A skilled glove cutter normally serves a seven year apprenticeship under the tuition of the master cutter. Today the apprenticeship is shorter, but it still requires great proficiency borne of years of experience and a long training period to become a qualified cutter. A keen eye and dexterous hands are essential skills in the practice of an art that has hardly changed over the past 226 years. The process of creating a pair of leather gloves is a long one, involving 32 different operations, most of which are done by hand.
The natural qualities of leather, with its subtle variation and nuances of shading and occasional marking, tests the skill of leather buyers and selectors, because no two pieces of leather are ever the same. To select the perfect leather for each style of glove, every individual piece of leather must be carefully sorted and graded and no machine can match the selector’s skill and knowledge. The experienced eye of the leather selector recognises the wide variety of different leathers, with variation in grain, texture, thickness and strength, all of these qualities must be assessed before selecting that one special piece that is uniquely suitable for the particular glove being created. It is this constant search for perfection, and commitment to quality, which gives Dents Gloves, long opera gloves or leather gloves that ‘secret fit’ and comfort that is its hallmark.

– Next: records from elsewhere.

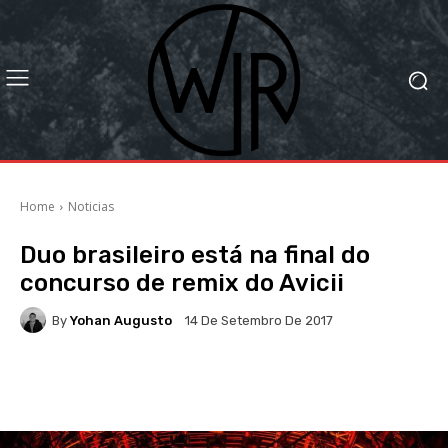
Home
Noticias
Duo brasileiro está na final do
concurso de remix do Avicii
By
Yohan Augusto
14 De Setembro De 2017
Facebook
X
WhatsApp
Li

Even today, Dents’ glove makers craft the gloves with loving care by skilled craftspeople, whose attention to the smallest detail creates a glove that is embodied in Dents’ commitment to preserving the revered skills in craftsmanship of its founder, John Dent.

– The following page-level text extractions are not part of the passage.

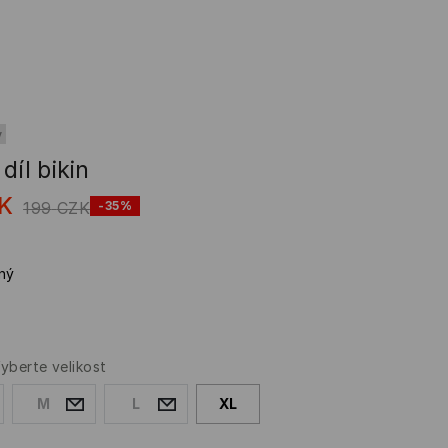
y
díl bikin
K
199
CZK
-35%
ný
yberte velikost
M
L
XL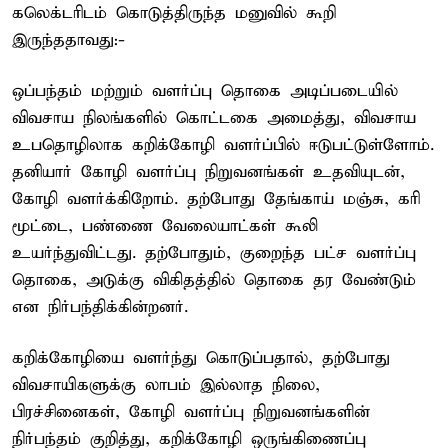
கலெக்டரிடம் கொடுத்திருந்த மனுவில் கூறி
இருந்ததாவது:-
ஒப்பந்தம் மற்றும் வளர்ப்பு தொகை அடிப்படையில்
விவசாய நிலங்களில் கொட்டகை அமைத்து, விவசாய
உபதொழிலாக கறிக்கோழி வளர்ப்பில் ஈடுபட்டுள்ளோம்.
தனியார் கோழி வளர்ப்பு நிறுவனங்கள் உதவியுடன்,
கோழி வளர்க்கிறோம். தற்போது தேங்காய் மஞ்சு, கரி
மூட்டை, பண்ணை வேலையாட்கள் கூலி
உயர்ந்துவிட்டது. தற்போதும், குறைந்த பட்ச வளர்ப்பு
தொகை, அடுக்கு விகிதத்தில் தொகை தர வேண்டும்
என நிர்பந்திக்கின்றனர்.
கறிக்கோழியை வளர்ந்து கொடுப்பதால், தற்போது
விவசாயிகளுக்கு லாபம் இல்லாத நிலை,
பிரச்சினைகள், கோழி வளர்ப்பு நிறுவனங்களின்
நிர்பந்தம் குறித்து, கறிக்கோழி ஒருங்கிணைப்பு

When selecting a pair of gloves, the most important consideration, apart from the beauty of the leather, is the fit. One of the best loved features of a gloves it the fitting, and this is owed entirely to the skill and experience of the master cutter. The cutter’s keen eye, borne of years of experience, together with the careful shaping and stretching of leather, will influence the final fit of the glove.
The style and design of the glove will be determined by the glove “pattern”. This is a flat, thick piece of card in the shape of a glove. A different pattern is required for each individual size, and will vary according to the type of leather being used. All high-quality gloving leathers have a natural stretch, and the pattern must be adjusted accordingly to the stretch required, to ensure a perfect fitting glove.
The patterns used today date back to 1839 and are available in 20 different sizes. Prior to circa 1845, all gloves were sewn by hand because there was no machinery available to help the craftspeople. Today, many gloves are still sewn by hand, but the wooden “donkey” is no longer used as a guide for the stitching, and the skilled hand-sewer stitches freehand. It was not until after 1845, with the invention of the Elias Howe machine, that mechanical sewing was introduced into glove making.